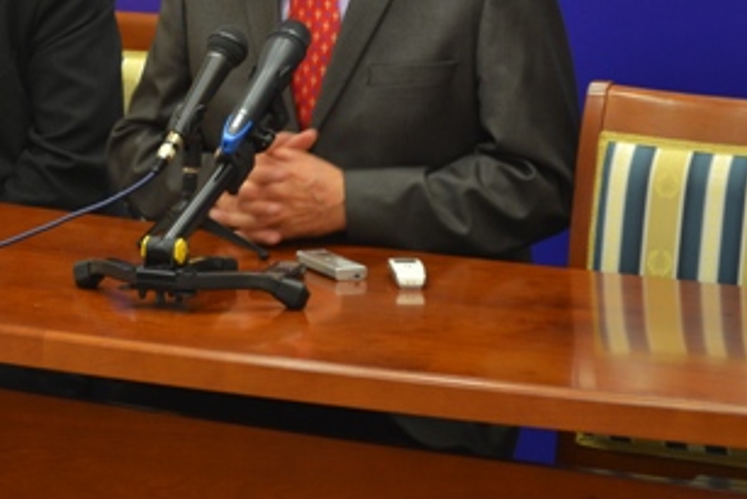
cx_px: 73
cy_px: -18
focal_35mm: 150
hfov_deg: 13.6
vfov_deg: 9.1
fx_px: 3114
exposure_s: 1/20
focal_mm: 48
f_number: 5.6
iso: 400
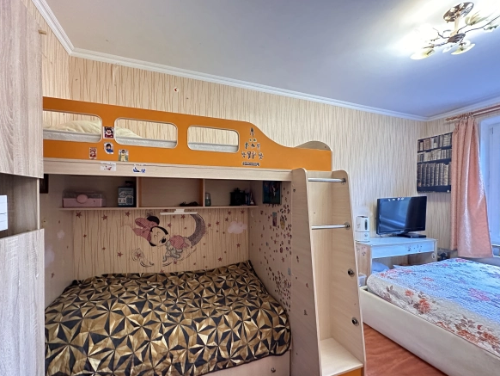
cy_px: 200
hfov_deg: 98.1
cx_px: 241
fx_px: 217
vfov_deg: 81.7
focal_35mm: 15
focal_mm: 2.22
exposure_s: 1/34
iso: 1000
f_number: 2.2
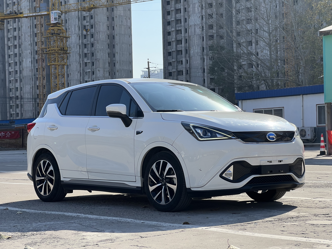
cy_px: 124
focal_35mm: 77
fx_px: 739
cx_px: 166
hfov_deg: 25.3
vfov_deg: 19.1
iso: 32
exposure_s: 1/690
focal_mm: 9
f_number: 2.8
......
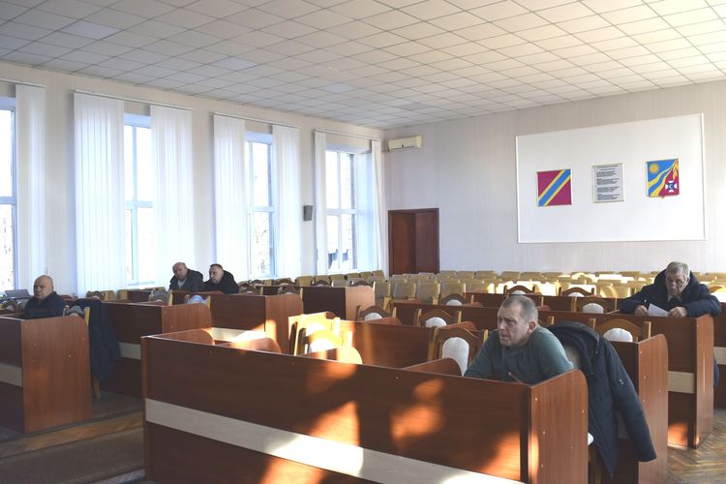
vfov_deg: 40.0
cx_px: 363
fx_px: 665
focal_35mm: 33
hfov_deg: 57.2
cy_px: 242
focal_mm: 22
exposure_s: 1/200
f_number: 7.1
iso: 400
......
## Required action
In the listing above, find the line containing "exposure_s: 1/34" and the line containing "f_number: 2.8", then output those two lines and everything between them exactly as written, without the images.

## Output for this task
exposure_s: 1/34
iso: 1000
f_number: 2.2
cy_px: 124
focal_35mm: 77
fx_px: 739
cx_px: 166
hfov_deg: 25.3
vfov_deg: 19.1
iso: 32
exposure_s: 1/690
focal_mm: 9
f_number: 2.8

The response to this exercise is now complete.